Velociraptors on air remix
Added 2019-10-28 01:25:12 +0000 UTC
Deinonychus by Darren Naish, showcasing both flying juveniles and clueless adult.
A brief one. Everyone got acquainted with my hyper-controversial flying dromaeosaur post, right? Well, a more recent study on dromaeosaur flight has been posted. I disagree with some of its conclusions, but it did provided an immeasurably useful tool: a proper value for flight strokes in paravians.
According to said study, humerus-femur proportion rates have to be above 70% in order for a proper flight stroke to be provided and for wing-loading to be carried appropriately. To these ends there is a proper table with examples:
https://peerj.com/articles/7247/#table-3
Some are to be expected, but other are VERY surprising. Deinonychus and Unenlagia, for example, rank 76-80 and 72 respectively. These are some big ass theropods, so to see them within this range certainly makes the hypothesis that they could fly as at least juveniles much more credible.

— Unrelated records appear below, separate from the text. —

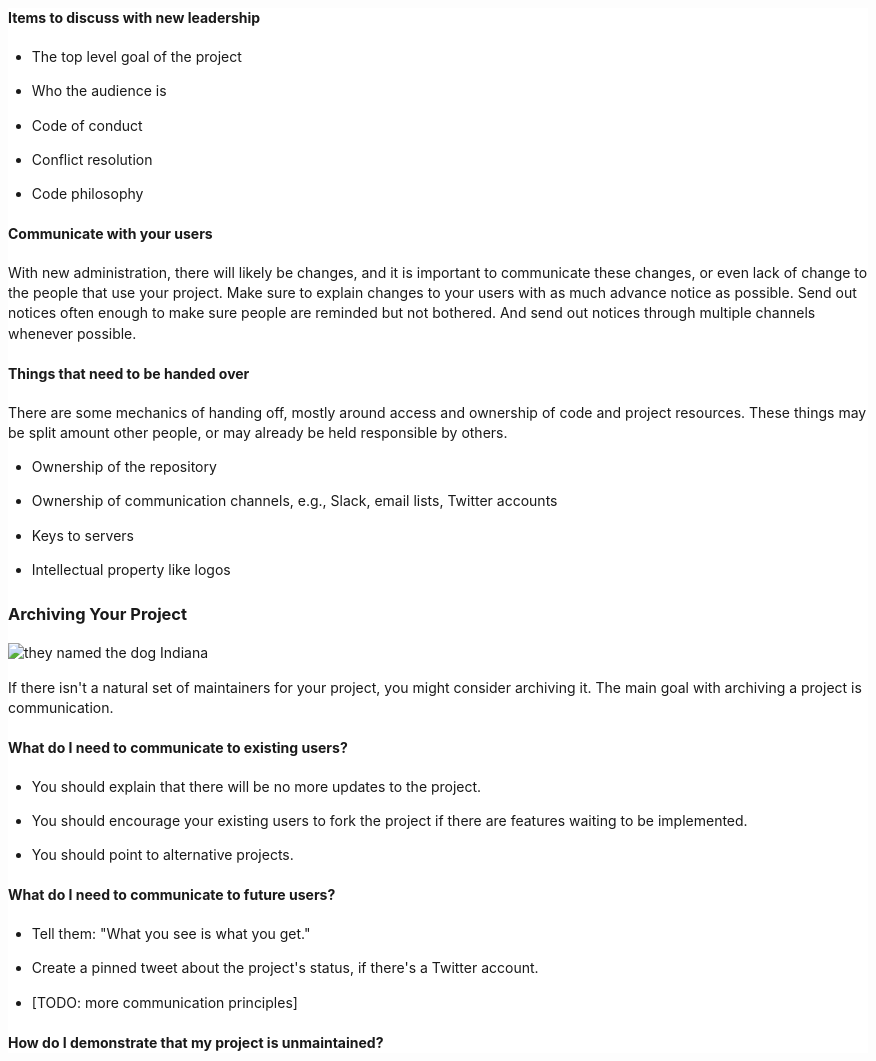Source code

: #### Items to discuss with new leadership

* The top level goal of the project

* Who the audience is

* Code of conduct

* Conflict resolution

* Code philosophy

#### Communicate with your users

With new administration, there will likely be changes, and it is important to communicate these changes, or even lack of change to the people that use your project. Make sure to explain changes to your users with as much advance notice as possible. Send out notices often enough to make sure people are reminded but not bothered.  And send out notices through multiple channels whenever possible.

#### Things that need to be handed over

There are some mechanics of handing off, mostly around access and ownership of code and project resources.  These things may be split amount other people, or may already be held responsible by others.

* Ownership of the repository

* Ownership of communication channels, e.g., Slack, email lists, Twitter accounts

* Keys to servers

* Intellectual property like logos

### Archiving Your Project

![they named the dog Indiana](https://media.opennews.org/fieldguides/open-sourcing/indy.gif)

If there isn't a natural set of maintainers for your project, you might consider archiving it. The main goal with archiving a project is communication.

#### What do I need to communicate to existing users?

* You should explain that there will be no more updates to the project.

* You should encourage your existing users to fork the project if there are features waiting to be implemented.

* You should point to alternative projects.

#### What do I need to communicate to future users?

* Tell them: "What you see is what you get."

* Create a pinned tweet about the project's status, if there's a Twitter account.

* [TODO: more communication principles]

#### How do I demonstrate that my project is unmaintained?
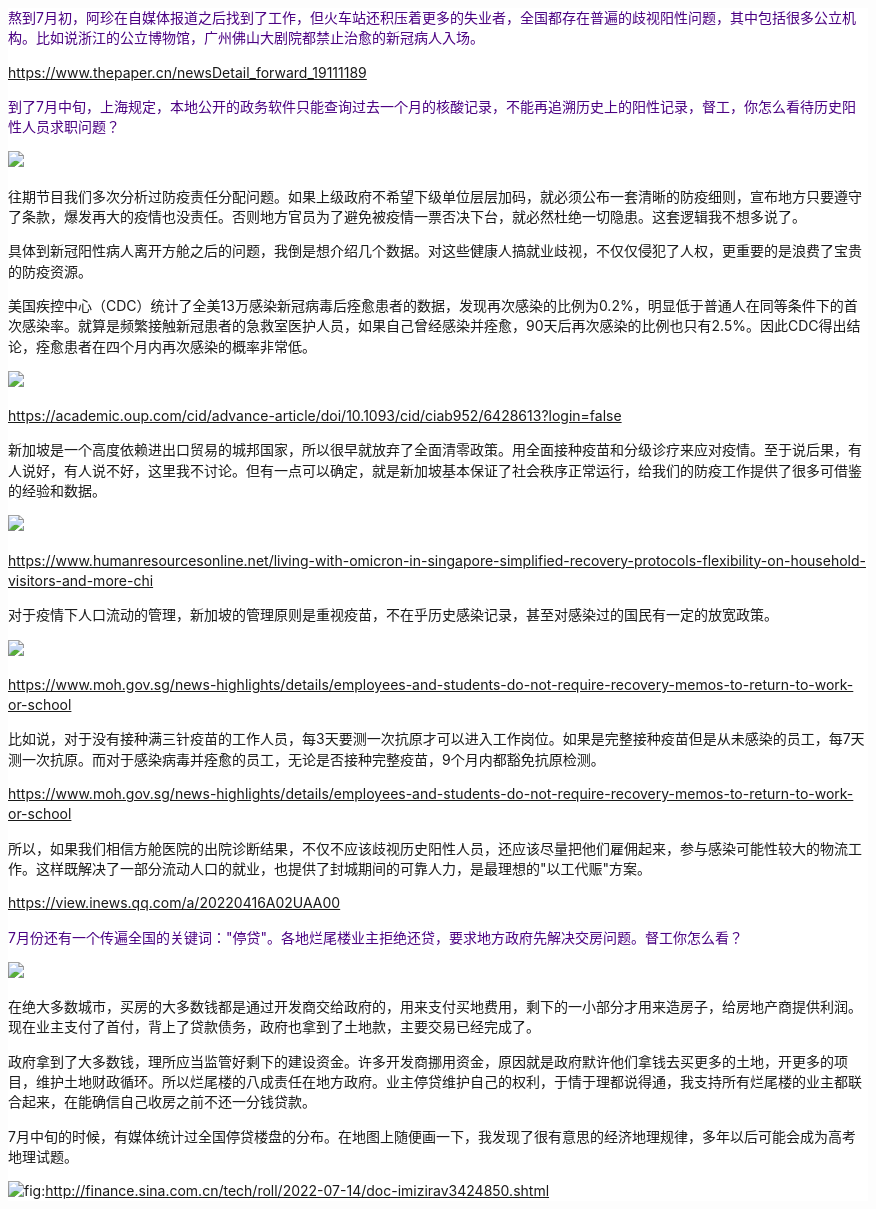 <font color="indigo">熬到7月初，阿珍在自媒体报道之后找到了工作，但火车站还积压着更多的失业者，全国都存在普遍的歧视阳性问题，其中包括很多公立机构。比如说浙江的公立博物馆，广州佛山大剧院都禁止治愈的新冠病人入场。</font>

<https://www.thepaper.cn/newsDetail_forward_19111189>

<font color="indigo">到了7月中旬，上海规定，本地公开的政务软件只能查询过去一个月的核酸记录，不能再追溯历史上的阳性记录，督工，你怎么看待历史阳性人员求职问题？</font>

![](https://img.bedtime.news/2023/01/30/63d7392a2d1d6.png)

往期节目我们多次分析过防疫责任分配问题。如果上级政府不希望下级单位层层加码，就必须公布一套清晰的防疫细则，宣布地方只要遵守了条款，爆发再大的疫情也没责任。否则地方官员为了避免被疫情一票否决下台，就必然杜绝一切隐患。这套逻辑我不想多说了。

具体到新冠阳性病人离开方舱之后的问题，我倒是想介绍几个数据。对这些健康人搞就业歧视，不仅仅侵犯了人权，更重要的是浪费了宝贵的防疫资源。

美国疾控中心（CDC）统计了全美13万感染新冠病毒后痊愈患者的数据，发现再次感染的比例为0.2%，明显低于普通人在同等条件下的首次感染率。就算是频繁接触新冠患者的急救室医护人员，如果自己曾经感染并痊愈，90天后再次感染的比例也只有2.5%。因此CDC得出结论，痊愈患者在四个月内再次感染的概率非常低。

![](https://img.bedtime.news/2023/01/30/63d7392c52254.png)

<https://academic.oup.com/cid/advance-article/doi/10.1093/cid/ciab952/6428613?login=false>

新加坡是一个高度依赖进出口贸易的城邦国家，所以很早就放弃了全面清零政策。用全面接种疫苗和分级诊疗来应对疫情。至于说后果，有人说好，有人说不好，这里我不讨论。但有一点可以确定，就是新加坡基本保证了社会秩序正常运行，给我们的防疫工作提供了很多可借鉴的经验和数据。

![](https://img.bedtime.news/2023/01/30/63d7392ea92f6.png)

<https://www.humanresourcesonline.net/living-with-omicron-in-singapore-simplified-recovery-protocols-flexibility-on-household-visitors-and-more-chi>

对于疫情下人口流动的管理，新加坡的管理原则是重视疫苗，不在乎历史感染记录，甚至对感染过的国民有一定的放宽政策。

![](https://img.bedtime.news/2023/01/30/63d73930ef0b0.png)

<https://www.moh.gov.sg/news-highlights/details/employees-and-students-do-not-require-recovery-memos-to-return-to-work-or-school>

比如说，对于没有接种满三针疫苗的工作人员，每3天要测一次抗原才可以进入工作岗位。如果是完整接种疫苗但是从未感染的员工，每7天测一次抗原。而对于感染病毒并痊愈的员工，无论是否接种完整疫苗，9个月内都豁免抗原检测。

<https://www.moh.gov.sg/news-highlights/details/employees-and-students-do-not-require-recovery-memos-to-return-to-work-or-school>

所以，如果我们相信方舱医院的出院诊断结果，不仅不应该歧视历史阳性人员，还应该尽量把他们雇佣起来，参与感染可能性较大的物流工作。这样既解决了一部分流动人口的就业，也提供了封城期间的可靠人力，是最理想的"以工代赈"方案。

<https://view.inews.qq.com/a/20220416A02UAA00>

<font color="indigo">7月份还有一个传遍全国的关键词："停贷"。各地烂尾楼业主拒绝还贷，要求地方政府先解决交房问题。督工你怎么看？</font>

![](https://img.bedtime.news/2023/01/30/63d7393289c48.png)

在绝大多数城市，买房的大多数钱都是通过开发商交给政府的，用来支付买地费用，剩下的一小部分才用来造房子，给房地产商提供利润。现在业主支付了首付，背上了贷款债务，政府也拿到了土地款，主要交易已经完成了。

政府拿到了大多数钱，理所应当监管好剩下的建设资金。许多开发商挪用资金，原因就是政府默许他们拿钱去买更多的土地，开更多的项目，维护土地财政循环。所以烂尾楼的八成责任在地方政府。业主停贷维护自己的权利，于情于理都说得通，我支持所有烂尾楼的业主都联合起来，在能确信自己收房之前不还一分钱贷款。

7月中旬的时候，有媒体统计过全国停贷楼盘的分布。在地图上随便画一下，我发现了很有意思的经济地理规律，多年以后可能会成为高考地理试题。

![](https://img.bedtime.news/2023/01/30/63d7393d1a1cc.png "fig:")<http://finance.sina.com.cn/tech/roll/2022-07-14/doc-imizirav3424850.shtml>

Then there’s Unenlagiinae being a basically cosmopolitan clade, including both european taxa as well as DAKOTARAPTOR and Rahonavis to tie it all together. So basically they were like ratites, with flying ancestors and multiple flight losses and gigantism. Nice.
Flying up the tree baby!
Now the study as a whole prefers a polyphyletic origin of dinosaur flight, with basal paravians being flightless and then several clades becoming volant. Fair enough, but test on Pelecanimus first and then we’ll talk.
Can’t wait for the aneurisms this will cause on haters.